FOR MORE THAN 1 billion years, sheets of ice have been sliding back and forth from the poles, sometimes actually meeting at the equator. The reasons involve continental drift, the Earth’s mildly eccentric orbit, its wobbly axis, and swings in atmospheric carbon dioxide. For the last few million years, with the continents basically where we find them today, ice ages have recurred fairly regularly and lasted upwards of 100,000 years, with intervening thaws averaging 12,000 to 28,000 years.

The last glacier left New York 11,000 years ago. Under normal conditions, the next to flatten Manhattan would be due any day now, though there’s growing doubt that it will arrive on schedule. Many scientists now guess that the current intermission before the next frigid act will last a lot longer, because we’ve managed to postpone the inevitable by stuffing our atmospheric quilt with extra insulation. Comparisons to ancient bubbles in Antarctic ice cores reveal there’s more CO2 floating around today than at any time in the past 650,000 years. If people cease to exist tomorrow and we never send another carbon-bearing molecule skyward, what we’ve already set in motion must still play itself out.

That won’t happen quickly by our standards, although our standards are changing, because we Homo sapiens didn’t bother to wait until fossilization to enter geologic time. By becoming a veritable force of nature, we’ve already done so. Among the human-crafted artifacts that will last the longest after we’re gone is our redesigned atmosphere.

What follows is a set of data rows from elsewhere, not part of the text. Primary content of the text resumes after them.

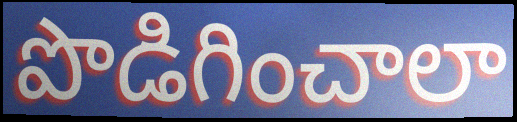
పొడిగించాలా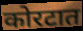
कोरटात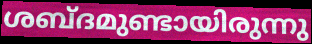
ശബ്ദമുണ്ടായിരുന്നു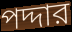
পদ্দার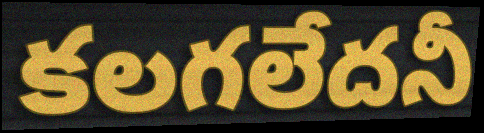
కలగలేదనీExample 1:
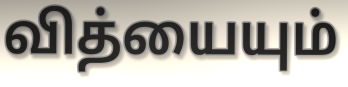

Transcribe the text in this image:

வித்யையும்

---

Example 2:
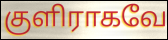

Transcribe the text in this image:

குளிராகவே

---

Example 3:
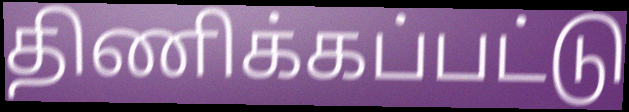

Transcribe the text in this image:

திணிக்கப்பட்டு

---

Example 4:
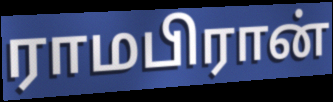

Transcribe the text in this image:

ராமபிரான்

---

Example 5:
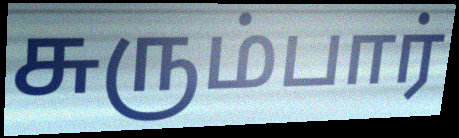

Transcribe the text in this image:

சுரும்பார்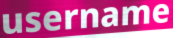
username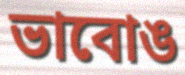
ভাবোঙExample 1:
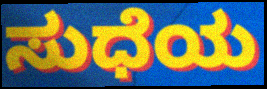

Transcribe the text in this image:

ಸುಧೆಯ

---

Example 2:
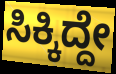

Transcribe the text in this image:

ಸಿಕ್ಕಿದ್ದೇ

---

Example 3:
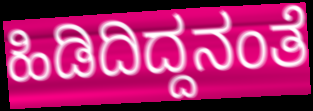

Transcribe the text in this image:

ಹಿಡಿದಿದ್ದನಂತೆ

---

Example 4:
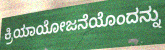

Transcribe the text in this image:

ಕ್ರಿಯಾಯೋಜನೆಯೊಂದನ್ನು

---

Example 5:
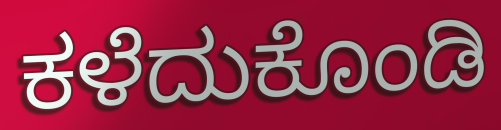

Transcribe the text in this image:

ಕಳೆದುಕೊಂಡಿ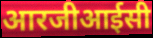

Thus, Tyler Volk finds nothing strange about being an architect teaching atmospheric physics and marine chemistry on the New York University biology faculty. He finds he must draw on all those disciplines to describe how humans have turned the atmosphere, biosphere, and the briny deep into something that, until now, only volcanoes and colliding continental plates have been able to achieve.

Volk is a lanky man with wavy dark hair and eyes that scrunch into crescents when he ponders. Leaning back in his chair, he studies a poster that nearly fills his office bulletin board. It portrays atmosphere and oceans as a single fluid with layers of deepening density. Until about 200 years ago, carbon dioxide from the gaseous part above dissolved into the liquid part below at a steady rate that kept the world at equilibrium. Now, with atmospheric CO2 levels so high, the ocean needs to readjust. But because it’s so big, he says, that takes time.

“Say there are no more people burning fuel. At first, the ocean’s surface will absorb CO2 rapidly. As it saturates, that slows. It loses some CO2 to photosynthesizing organisms. Slowly, as the seas mix, it sinks, and ancient, unsaturated water rises from the depths to replace it.”

It takes 1,000 years for the ocean to completely turn over, but that doesn’t bring the Earth back to pre-industrial purity. Ocean and atmosphere are more in balance with each other, but both are still supercharged with CO2. So is the land, where excess carbon will cycle through soil and life-forms that absorb but eventually release it. So where can it go? “Normally,” says Volk, “the biosphere is like an upside-down glass jar: On top, it’s basically closed to any extra matter, except for letting in a few meteors. At the bottom, the lid is slightly open—to volcanoes.”